US wants to revive Palestinian talks

AP , LUXOR, EGYPT

Wed, Jan 17, 2007 - Page 7

Hoping to breathe life into moribund peace efforts, the US will gather Israeli and Palestinian leaders to discuss an eventual independent Palestinian state, US President George W. Bush's top diplomat said on Monday.

US Secretary of State Condoleezza Rice also asked Arab allies to help support the fragile government in Iraq, on whose success much of Bush's new plan to turn the war around will depend.

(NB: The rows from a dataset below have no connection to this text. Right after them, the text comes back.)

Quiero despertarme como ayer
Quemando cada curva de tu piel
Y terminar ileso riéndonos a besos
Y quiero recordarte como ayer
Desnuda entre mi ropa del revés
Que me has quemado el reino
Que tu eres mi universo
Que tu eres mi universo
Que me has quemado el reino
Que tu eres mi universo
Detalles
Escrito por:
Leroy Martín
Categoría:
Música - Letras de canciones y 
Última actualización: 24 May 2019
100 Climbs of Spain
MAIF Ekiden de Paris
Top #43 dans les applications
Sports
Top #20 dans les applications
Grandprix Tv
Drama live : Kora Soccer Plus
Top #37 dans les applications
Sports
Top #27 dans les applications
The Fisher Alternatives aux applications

The US-Israeli-Palestinian meeting would be the first among the main parties thought necessary to draft any settlement in the six-decade-long dispute. It represents more direct involvement from a US administration that has sometimes viewed Mideast peacemaking as a fool's errand.

"The parties haven't talked about these issues for a long time," Rice told reporters following a meeting with Egyptian President Hosni Mubarak in Luxor following a three-day visit to Israel and the Palestinian territories.

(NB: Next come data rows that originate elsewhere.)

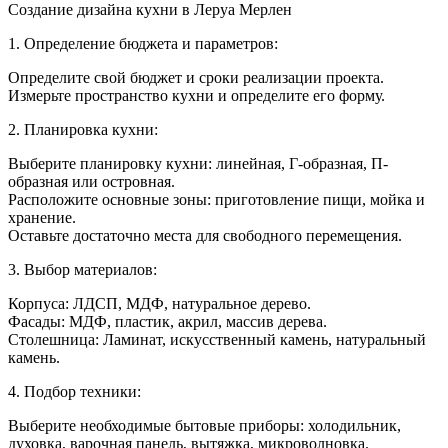
Как
Создание дизайна кухни в Леруа Мерлен
сделат
дизайн
1. Определение бюджета и параметров:
кухни
в
Определите свой бюджет и сроки реализации проекта.
леруа
Измерьте пространство кухни и определите его форму.
мерле
2. Планировка кухни:
Выберите планировку кухни: линейная, Г-образная, П-
образная или островная.
Расположите основные зоны: приготовление пищи, мойка и
хранение.
Оставьте достаточно места для свободного перемещения.
3. Выбор материалов:
Корпуса: ЛДСП, МДФ, натуральное дерево.
Фасады: МДФ, пластик, акрил, массив дерева.
Столешница: Ламинат, искусственный камень, натуральный
камень.
4. Подбор техники:
Выберите необходимые бытовые приборы: холодильник,
духовка, варочная панель, вытяжка, микроволновка.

"It's been at least six years since they talked about these issues," Rice said. "It seems wise to begin this ... informal discussion, to just really sit and talk about the issues."

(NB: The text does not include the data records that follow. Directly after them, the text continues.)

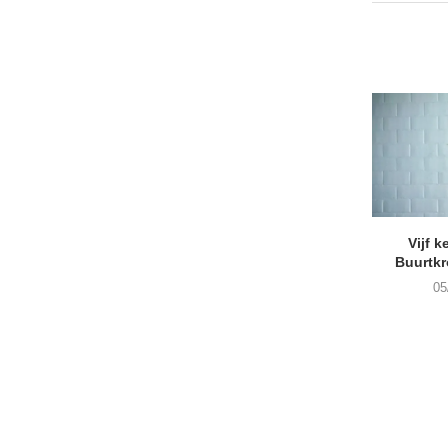
Vijf k
Buurtk
05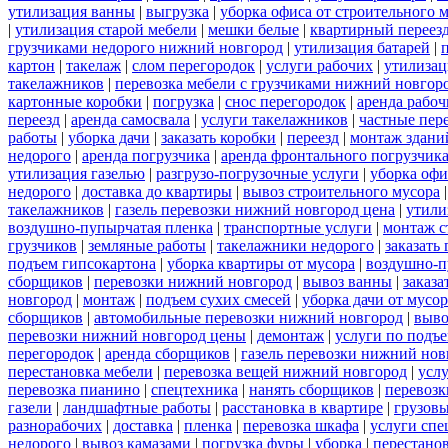
утилизация ванны
|
выгрузка
|
уборка офиса от строительного 
|
утилизация старой мебели
|
мешки белые
|
квартирный переез
грузчиками недорого нижний новгород
|
утилизация батарей
|
картон
|
такелаж
|
слом перегородок
|
услуги рабочих
|
утилизац
такелажников
|
перевозка мебели с грузчиками нижний новгор
картонные коробки
|
погрузка
|
снос перегородок
|
аренда рабоч
переезд
|
аренда самосвала
|
услуги такелажников
|
частные пер
работы
|
уборка дачи
|
заказать коробки
|
переезд
|
монтаж здани
недорого
|
аренда погрузчика
|
аренда фронтального погрузчик
утилизация газелью
|
разгрузо-погрузочные услуги
|
уборка офи
недорого
|
доставка до квартиры
|
вывоз строительного мусора
такелажников
|
газель перевозки нижний новгород цена
|
утили
воздушно-пупырчатая пленка
|
транспортные услуги
|
монтаж с
грузчиков
|
земляные работы
|
такелажники недорого
|
заказать
подъем гипсокартона
|
уборка квартиры от мусора
|
воздушно-п
сборщиков
|
перевозки нижний новгород
|
вывоз ванны
|
заказа
новгород
|
монтаж
|
подъем сухих смесей
|
уборка дачи от мусор
сборщиков
|
автомобильные перевозки нижний новгород
|
выво
перевозки нижний новгород цены
|
демонтаж
|
услуги по подъ
перегородок
|
аренда сборщиков
|
газель перевозки нижний нов
перестановка мебели
|
перевозка вещей нижний новгород
|
усл
перевозка пианино
|
спецтехника
|
нанять сборщиков
|
перевозк
газели
|
ландшафтные работы
|
расстановка в квартире
|
грузовы
разнорабочих
|
доставка
|
пленка
|
перевозка шкафа
|
услуги спе
недорого
|
вывоз камазами
|
погрузка фуры
|
уборка
|
перестанов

Diplomats described a preliminary session meant to build confidence after years of fighting and rhetorical sniping.

It is designed to strengthen Palestinian President Mahmoud Abbas in his internal power struggle with Palestinian Islamic militants and to offer Palestinians a glimpse of their future that makes negotiating with Israel seem worthwhile.

Instead of talking about the daily frictions and threats that define the deeply mistrustful Israeli-Palestinian relationship, an informal session could look ahead to what Rice has called broader issues, and certainly more attractive ones, US officials said.

"It's very clear what we mean by `broader issues,'" Rice said. "We mean what would lead to the establishment of a Palestinian state."

Recent prospects for Mideast peace have looked dim, with the Hamas radicals in charge of much of the Palestinian government, street clashes among the Palestinian factions, a Western aid cutoff and Israeli Prime Minister Ehud Olmert's weakened political position following Israel's summer war in Lebanon.

Abbas and Olmert agreed to attend the session, to be held in three or four weeks, during their separate weekend meetings with Rice, US officials said. Rice would represent the US, with the thought that Bush could participate at a future session if initial discussions go well.

In Israel, Olmert confirmed the planned meet with Rice and Abbas.

Saeb Erekat, an aide to Abbas, could not confirm whether Abbas would attend, but said "in principle" the Palestinians are prepared to take part. He praised Rice's attentiveness during a session with Abbas in his Ramallah headquarters on Sunday.

"She reflected seriousness, interest,'" Erekat said. "She reflected an understanding of the bigger picture of what is going on in the region, and the need to put this thing behind us, the Arab-Israeli conflict."

US officials said Rice wanted to capitalize on momentum from a much-awaited meeting between Olmert and Abbas, which was held last month. Abbas reminded Rice that Israel has not delivered on promises from that meeting, and US officials want to nudge the two leaders to keep talking.

The Bush administration has devoted more effort to resolving the conflict in Bush's second term in office, and Rice has said Bush wants to make a mark on the process before he leaves office.